[Start of section]
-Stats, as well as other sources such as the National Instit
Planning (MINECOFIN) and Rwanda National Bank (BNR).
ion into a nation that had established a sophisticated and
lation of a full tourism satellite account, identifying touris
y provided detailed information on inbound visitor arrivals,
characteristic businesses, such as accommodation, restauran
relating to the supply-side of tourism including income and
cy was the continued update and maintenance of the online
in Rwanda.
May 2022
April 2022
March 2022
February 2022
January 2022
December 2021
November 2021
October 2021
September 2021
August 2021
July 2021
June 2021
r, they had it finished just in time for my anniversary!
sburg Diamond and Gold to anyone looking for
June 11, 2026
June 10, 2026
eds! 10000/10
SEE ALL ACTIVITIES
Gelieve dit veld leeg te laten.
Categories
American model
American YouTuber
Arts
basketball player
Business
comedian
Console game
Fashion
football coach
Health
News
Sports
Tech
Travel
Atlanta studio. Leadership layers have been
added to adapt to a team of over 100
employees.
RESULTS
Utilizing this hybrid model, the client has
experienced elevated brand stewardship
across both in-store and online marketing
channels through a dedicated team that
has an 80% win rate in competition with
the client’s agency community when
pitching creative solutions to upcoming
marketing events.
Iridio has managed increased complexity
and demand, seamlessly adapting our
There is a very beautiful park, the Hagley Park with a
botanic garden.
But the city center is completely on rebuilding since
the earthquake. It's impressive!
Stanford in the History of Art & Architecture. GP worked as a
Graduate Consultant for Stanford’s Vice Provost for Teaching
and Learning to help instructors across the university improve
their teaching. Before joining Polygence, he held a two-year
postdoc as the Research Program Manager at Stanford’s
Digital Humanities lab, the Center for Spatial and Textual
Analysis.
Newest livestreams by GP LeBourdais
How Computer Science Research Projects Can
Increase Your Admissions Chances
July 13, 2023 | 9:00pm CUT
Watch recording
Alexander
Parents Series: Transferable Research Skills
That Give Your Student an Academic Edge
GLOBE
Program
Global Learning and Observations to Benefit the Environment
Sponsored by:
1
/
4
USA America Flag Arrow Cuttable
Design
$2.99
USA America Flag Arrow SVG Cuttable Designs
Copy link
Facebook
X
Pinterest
[End of section]
One number is the expected answer: the count of lines above that hold the word "online".

• _Answer section_: 2